Why on earth is GM joining IndyCar?

More than a few people today might be asking, “Why is General Motors’ entering the IndyCar Series as an engine supplier in 2012?”

The official announcement will be made at 10 a.m. Friday at the Speedway’s museum.

I’m not trying to throw gas on the smoldering war between the Champ Car holdouts and IndyCar loyalists. But with the IndyCar Series still losing money and struggling with attendance and TV ratings, it’s a legitimate question.

The hiring of Randy Bernard last year as IndyCar’s boss has to be a big factor.

Bernard’s tireless lobbying of GM and others has helped build some credibility for this league. And in light of the series’ tepid financial situation, I’d say GM thinks pretty highly of the man his detractors call Ropin’ Randy. They’re clearly betting on him to succeed.

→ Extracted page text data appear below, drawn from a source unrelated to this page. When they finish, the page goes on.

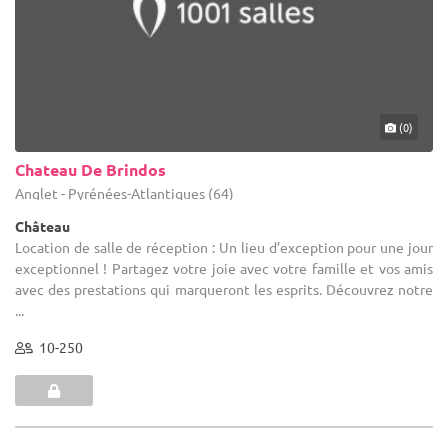
(0)
Chateau De Brindos
Anglet - Pyrénées-Atlantiques (64)
Château
Location de salle de réception : Un lieu d’exception pour une jour
exceptionnel ! Partagez votre joie avec votre famille et vos amis
avec des prestations qui marqueront les esprits. Découvrez notre
...
10-250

Many, myself included, have wanted to see more progress for the series before giving Bernard high marks. Adding Chevrolet as an engine maker in 2012 certainly counts as a solid step in the right direction. It can no longer be said that Bernard hasn’t done anything significant.

Chevy’s participation in NASCAR gives us some hints about why the carmaker is joining IndyCar.

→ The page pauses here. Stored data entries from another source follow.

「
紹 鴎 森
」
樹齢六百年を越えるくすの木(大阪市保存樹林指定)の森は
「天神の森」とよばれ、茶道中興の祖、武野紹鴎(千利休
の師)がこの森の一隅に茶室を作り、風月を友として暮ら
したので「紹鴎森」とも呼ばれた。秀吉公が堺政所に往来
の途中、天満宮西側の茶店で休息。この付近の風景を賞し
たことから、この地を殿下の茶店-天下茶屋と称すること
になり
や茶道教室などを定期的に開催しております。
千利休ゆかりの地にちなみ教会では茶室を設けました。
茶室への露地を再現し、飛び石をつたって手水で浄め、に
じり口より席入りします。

Concerning Chevrolet’s business with NASCAR, Chevrolet U.S. Vice President of Performance Vehicles and Motorsports Jim Campbell said the manufacturer looks for three things when working with sanctioning bodies: It wants the series to use biofuels, to use relevant technologies that can move between the production side and the racing side without a lot of extra expense, and, of course, brand identity.

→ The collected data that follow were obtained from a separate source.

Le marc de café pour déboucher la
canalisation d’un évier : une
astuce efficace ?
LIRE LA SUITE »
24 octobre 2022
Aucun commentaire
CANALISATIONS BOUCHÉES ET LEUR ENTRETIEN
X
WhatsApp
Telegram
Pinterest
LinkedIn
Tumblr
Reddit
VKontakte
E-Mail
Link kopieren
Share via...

Campbell must think the IndyCar Series will deliver those things.

Here’s another clue as to why GM wants to be a part of the open-wheel series. Chevy Racing Manager Terry Dolan said it’s not all about television ratings and attendance numbers, adding that despite declines in both categories this year, NASCAR has still delivered tremendous value for GM.

“NASCAR provides scale and reach to the public for us to have a marketing opportunity,” Dolan told reporters recently at Texas Motor Speedway. “While it’s true that ratings and attendance have been impacted, our actual connectivity with the consumers, … the amount of consumers that connect with us looking for additional product information, our numbers are actually up year over year.”

From that, I take that Chevy officials think the IndyCar Series will also offer significant connectivity to consumers. It also shows that Chevrolet is seeking a marketing opportunity. That may be a no-brainer, but it’s significant for the IndyCar Series, which is looking desperately for corporate partners who will help take the series’ message to the masses.

All this shows that Bernard has done a masterful job of selling the IndyCar Series and his vision of it.

And remember, GM isn’t doing this for free. The entry effort, according to motorsports business experts, will cost GM at least $25 million.

Now comes the hard part. Bernard has to make it pay—for the series and its new partner.